* **Assignment**:
Look through the entries below and return all lines including the word "services".

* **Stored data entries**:
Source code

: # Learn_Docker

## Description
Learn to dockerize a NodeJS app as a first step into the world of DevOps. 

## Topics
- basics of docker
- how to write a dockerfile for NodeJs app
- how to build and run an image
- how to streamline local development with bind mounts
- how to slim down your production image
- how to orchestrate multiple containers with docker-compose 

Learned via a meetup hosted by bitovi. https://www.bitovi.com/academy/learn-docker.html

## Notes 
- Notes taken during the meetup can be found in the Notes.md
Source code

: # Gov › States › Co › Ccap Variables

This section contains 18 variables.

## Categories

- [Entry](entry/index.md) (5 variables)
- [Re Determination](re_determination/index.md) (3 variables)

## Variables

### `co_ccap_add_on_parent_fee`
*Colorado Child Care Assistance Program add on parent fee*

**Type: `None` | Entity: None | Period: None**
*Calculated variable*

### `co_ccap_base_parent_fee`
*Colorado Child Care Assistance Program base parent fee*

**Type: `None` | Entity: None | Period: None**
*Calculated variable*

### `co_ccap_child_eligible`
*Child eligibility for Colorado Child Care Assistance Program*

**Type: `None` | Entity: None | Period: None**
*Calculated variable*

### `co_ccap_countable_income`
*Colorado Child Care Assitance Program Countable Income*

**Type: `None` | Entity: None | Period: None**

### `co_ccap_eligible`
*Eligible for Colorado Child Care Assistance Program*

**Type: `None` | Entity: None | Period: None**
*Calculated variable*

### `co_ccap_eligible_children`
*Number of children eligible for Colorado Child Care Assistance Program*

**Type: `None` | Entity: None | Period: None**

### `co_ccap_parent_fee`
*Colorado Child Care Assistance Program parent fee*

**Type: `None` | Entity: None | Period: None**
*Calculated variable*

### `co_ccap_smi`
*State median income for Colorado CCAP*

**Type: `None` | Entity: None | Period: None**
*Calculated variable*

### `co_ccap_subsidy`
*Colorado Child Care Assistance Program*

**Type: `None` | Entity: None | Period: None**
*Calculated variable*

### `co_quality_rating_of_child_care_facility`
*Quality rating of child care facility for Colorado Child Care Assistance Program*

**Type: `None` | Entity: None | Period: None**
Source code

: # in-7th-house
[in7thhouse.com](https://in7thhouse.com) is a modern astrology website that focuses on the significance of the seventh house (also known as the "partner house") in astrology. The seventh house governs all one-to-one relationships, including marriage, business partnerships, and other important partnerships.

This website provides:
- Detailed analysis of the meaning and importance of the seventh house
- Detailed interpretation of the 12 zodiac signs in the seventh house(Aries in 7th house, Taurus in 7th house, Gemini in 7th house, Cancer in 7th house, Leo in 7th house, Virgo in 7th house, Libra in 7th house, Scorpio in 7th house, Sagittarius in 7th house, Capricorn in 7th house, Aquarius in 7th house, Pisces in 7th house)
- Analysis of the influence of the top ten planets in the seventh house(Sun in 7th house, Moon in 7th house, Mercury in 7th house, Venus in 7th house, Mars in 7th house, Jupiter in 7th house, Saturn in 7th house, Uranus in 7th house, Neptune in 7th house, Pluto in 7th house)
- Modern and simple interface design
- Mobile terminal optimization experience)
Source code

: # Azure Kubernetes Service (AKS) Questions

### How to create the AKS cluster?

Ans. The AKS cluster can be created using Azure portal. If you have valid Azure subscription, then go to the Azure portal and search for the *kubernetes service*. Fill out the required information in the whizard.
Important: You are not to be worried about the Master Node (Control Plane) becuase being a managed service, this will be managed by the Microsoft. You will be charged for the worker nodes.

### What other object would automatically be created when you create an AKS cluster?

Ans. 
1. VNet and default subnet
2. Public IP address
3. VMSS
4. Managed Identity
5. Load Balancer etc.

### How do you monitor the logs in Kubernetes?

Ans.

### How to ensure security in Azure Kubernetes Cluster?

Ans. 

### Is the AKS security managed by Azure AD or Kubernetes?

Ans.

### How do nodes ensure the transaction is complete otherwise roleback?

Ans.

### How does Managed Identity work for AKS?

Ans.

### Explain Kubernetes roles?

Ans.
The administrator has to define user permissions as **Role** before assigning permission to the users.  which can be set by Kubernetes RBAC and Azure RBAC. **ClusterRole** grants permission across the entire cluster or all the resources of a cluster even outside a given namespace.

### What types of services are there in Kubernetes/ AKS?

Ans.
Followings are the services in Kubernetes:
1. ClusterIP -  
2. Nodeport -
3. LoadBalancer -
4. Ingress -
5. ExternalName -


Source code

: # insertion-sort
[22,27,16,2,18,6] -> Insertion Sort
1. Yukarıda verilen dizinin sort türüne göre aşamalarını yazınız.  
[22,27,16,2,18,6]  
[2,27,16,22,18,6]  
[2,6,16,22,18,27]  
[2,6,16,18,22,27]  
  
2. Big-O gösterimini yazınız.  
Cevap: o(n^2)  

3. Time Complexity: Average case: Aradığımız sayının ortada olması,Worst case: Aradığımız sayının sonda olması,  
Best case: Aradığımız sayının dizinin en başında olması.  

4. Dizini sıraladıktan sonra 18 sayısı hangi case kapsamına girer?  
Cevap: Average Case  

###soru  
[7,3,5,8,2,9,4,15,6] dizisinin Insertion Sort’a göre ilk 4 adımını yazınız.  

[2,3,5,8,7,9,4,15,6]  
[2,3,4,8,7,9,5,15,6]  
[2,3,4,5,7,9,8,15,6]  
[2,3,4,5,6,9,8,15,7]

* **Response area**:
### What types of services are there in Kubernetes/ AKS?
Followings are the services in Kubernetes:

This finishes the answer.